_Records supplied_.
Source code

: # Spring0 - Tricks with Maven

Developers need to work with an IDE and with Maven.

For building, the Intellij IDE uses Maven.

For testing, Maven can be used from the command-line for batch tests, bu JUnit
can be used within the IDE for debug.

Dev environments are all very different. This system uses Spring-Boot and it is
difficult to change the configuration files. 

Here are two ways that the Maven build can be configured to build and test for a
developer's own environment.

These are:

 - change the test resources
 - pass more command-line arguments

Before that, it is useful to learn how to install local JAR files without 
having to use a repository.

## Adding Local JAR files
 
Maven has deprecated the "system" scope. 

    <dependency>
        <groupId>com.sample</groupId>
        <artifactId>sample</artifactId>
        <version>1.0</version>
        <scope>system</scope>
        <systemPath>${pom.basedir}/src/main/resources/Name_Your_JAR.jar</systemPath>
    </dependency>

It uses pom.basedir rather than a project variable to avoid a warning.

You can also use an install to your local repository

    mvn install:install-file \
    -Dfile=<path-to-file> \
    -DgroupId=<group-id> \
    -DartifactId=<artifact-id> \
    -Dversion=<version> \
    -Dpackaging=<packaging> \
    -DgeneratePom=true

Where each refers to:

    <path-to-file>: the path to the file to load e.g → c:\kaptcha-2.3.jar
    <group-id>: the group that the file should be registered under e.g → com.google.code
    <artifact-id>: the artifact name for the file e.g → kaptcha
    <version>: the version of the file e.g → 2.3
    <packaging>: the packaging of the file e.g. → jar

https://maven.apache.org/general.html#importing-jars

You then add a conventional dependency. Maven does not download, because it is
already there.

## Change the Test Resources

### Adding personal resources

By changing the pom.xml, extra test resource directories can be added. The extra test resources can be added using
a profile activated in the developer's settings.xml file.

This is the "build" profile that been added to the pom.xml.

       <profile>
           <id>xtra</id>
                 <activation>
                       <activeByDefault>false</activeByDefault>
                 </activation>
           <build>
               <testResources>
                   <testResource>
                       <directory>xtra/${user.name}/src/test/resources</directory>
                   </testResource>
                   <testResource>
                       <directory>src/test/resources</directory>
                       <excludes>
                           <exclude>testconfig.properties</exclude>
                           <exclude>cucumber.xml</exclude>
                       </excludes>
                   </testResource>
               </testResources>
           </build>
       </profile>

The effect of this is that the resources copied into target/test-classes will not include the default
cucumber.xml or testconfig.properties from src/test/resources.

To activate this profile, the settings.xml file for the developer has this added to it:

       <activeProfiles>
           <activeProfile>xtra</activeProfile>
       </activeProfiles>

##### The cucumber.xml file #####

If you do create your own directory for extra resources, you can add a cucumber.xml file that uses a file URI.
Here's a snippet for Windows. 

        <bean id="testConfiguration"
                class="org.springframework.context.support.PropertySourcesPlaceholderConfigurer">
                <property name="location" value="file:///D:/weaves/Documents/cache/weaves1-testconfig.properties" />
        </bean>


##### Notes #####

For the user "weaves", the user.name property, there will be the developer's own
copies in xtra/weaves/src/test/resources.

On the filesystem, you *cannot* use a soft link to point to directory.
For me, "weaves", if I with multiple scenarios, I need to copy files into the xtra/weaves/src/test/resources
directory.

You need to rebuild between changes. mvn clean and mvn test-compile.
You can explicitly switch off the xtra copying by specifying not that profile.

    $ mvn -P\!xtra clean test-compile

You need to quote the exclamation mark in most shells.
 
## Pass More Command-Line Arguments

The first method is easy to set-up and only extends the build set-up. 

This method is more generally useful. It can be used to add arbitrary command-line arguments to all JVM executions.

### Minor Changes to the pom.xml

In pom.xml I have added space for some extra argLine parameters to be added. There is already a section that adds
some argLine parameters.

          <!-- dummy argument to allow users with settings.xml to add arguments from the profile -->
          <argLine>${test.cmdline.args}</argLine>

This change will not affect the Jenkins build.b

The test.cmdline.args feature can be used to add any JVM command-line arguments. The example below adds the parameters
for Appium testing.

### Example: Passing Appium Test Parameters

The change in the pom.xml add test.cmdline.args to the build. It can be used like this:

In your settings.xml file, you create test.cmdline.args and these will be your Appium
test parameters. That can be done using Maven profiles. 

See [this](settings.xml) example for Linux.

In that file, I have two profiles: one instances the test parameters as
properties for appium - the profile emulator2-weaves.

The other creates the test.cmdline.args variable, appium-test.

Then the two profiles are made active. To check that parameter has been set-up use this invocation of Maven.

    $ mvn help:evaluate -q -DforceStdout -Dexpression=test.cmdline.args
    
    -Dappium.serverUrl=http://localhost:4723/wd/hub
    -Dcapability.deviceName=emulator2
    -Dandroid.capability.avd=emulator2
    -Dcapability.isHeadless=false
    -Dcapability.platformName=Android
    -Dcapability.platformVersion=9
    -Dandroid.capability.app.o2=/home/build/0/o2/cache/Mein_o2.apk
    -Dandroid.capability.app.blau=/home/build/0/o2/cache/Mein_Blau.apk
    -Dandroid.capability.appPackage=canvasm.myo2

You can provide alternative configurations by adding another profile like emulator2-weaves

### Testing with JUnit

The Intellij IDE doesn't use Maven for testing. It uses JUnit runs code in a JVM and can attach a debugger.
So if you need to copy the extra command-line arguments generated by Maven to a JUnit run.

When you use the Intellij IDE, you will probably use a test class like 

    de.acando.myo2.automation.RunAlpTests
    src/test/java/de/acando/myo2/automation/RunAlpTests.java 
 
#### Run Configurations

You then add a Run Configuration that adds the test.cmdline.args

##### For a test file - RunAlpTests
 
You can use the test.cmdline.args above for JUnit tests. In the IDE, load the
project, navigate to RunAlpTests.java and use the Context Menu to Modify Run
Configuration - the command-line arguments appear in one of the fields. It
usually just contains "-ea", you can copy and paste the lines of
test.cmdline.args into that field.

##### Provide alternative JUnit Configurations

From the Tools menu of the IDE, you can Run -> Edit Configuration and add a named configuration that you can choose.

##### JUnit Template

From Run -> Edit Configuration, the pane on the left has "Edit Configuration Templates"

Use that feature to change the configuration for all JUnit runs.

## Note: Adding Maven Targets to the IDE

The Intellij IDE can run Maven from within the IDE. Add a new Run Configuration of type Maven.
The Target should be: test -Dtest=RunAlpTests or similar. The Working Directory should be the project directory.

_Problem description_. Give back the listing exactly, please, from its first line to the line containing "For testing, Maven", inclusive, and nothing past that line.

_Solution to this problem_.
Source code

: # Spring0 - Tricks with Maven

Developers need to work with an IDE and with Maven.

For building, the Intellij IDE uses Maven.

For testing, Maven can be used from the command-line for batch tests, bu JUnit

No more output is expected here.